*** Opening of Input ***
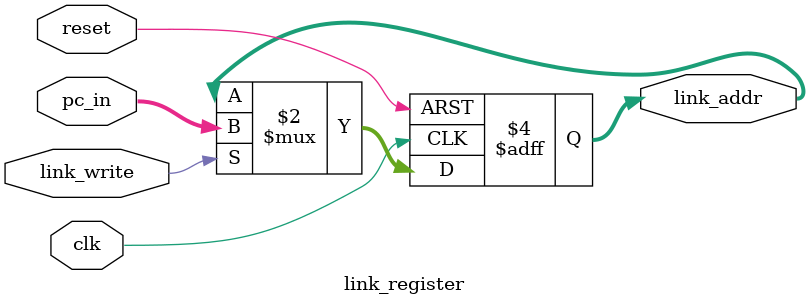
<source format=v>
module link_register (
    input clk,
    input reset,
    input link_write,
    input [15:0] pc_in,
    output reg [15:0] link_addr
);

    always @(posedge clk or posedge reset) begin
        if (reset) begin
            link_addr <= 16'd0;
        end else if (link_write) begin
            link_addr <= pc_in;
        end
    end

endmodule

</source>
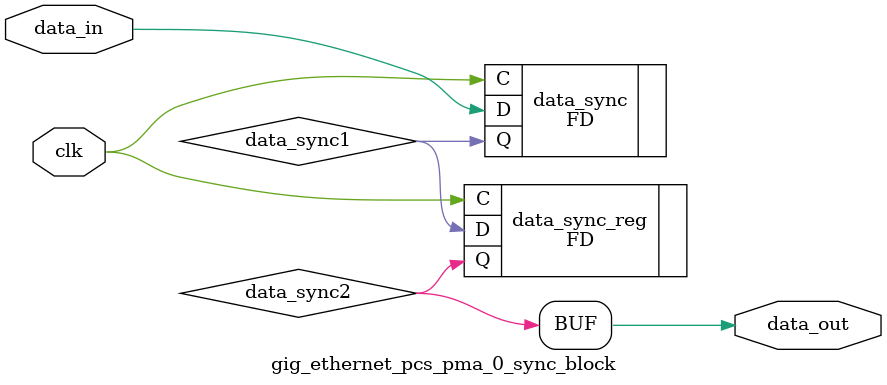
<source format=v>

`timescale 1ps / 1ps

(* dont_touch = "yes" *)
module gig_ethernet_pcs_pma_0_sync_block #(
  parameter INITIALISE = 2'b00
)
(
  input        clk,              // clock to be sync'ed to
  input        data_in,          // Data to be 'synced'
  output       data_out          // synced data
);

  // Internal Signals
  wire data_sync1;
  wire data_sync2;


  (* shreg_extract = "no", ASYNC_REG = "true", RLOC = "X0Y0" *)
  FD #(
    .INIT (INITIALISE[0])
  ) data_sync (
    .C  (clk),
    .D  (data_in),
    .Q  (data_sync1)
  );


  (* shreg_extract = "no", ASYNC_REG = "true", RLOC = "X0Y0" *)
  FD #(
   .INIT (INITIALISE[1])
  ) data_sync_reg (
  .C  (clk),
  .D  (data_sync1),
  .Q  (data_sync2)
  );


  assign data_out = data_sync2;


endmodule



</source>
*** Close of Input ***
What you will do: Without the pictures, copy out all the records above exactly.

Output for this task:
<source format=v>
module link_register (
    input clk,
    input reset,
    input link_write,
    input [15:0] pc_in,
    output reg [15:0] link_addr
);

    always @(posedge clk or posedge reset) begin
        if (reset) begin
            link_addr <= 16'd0;
        end else if (link_write) begin
            link_addr <= pc_in;
        end
    end

endmodule

</source>
<source format=v>

`timescale 1ps / 1ps

(* dont_touch = "yes" *)
module gig_ethernet_pcs_pma_0_sync_block #(
  parameter INITIALISE = 2'b00
)
(
  input        clk,              // clock to be sync'ed to
  input        data_in,          // Data to be 'synced'
  output       data_out          // synced data
);

  // Internal Signals
  wire data_sync1;
  wire data_sync2;


  (* shreg_extract = "no", ASYNC_REG = "true", RLOC = "X0Y0" *)
  FD #(
    .INIT (INITIALISE[0])
  ) data_sync (
    .C  (clk),
    .D  (data_in),
    .Q  (data_sync1)
  );


  (* shreg_extract = "no", ASYNC_REG = "true", RLOC = "X0Y0" *)
  FD #(
   .INIT (INITIALISE[1])
  ) data_sync_reg (
  .C  (clk),
  .D  (data_sync1),
  .Q  (data_sync2)
  );


  assign data_out = data_sync2;


endmodule



</source>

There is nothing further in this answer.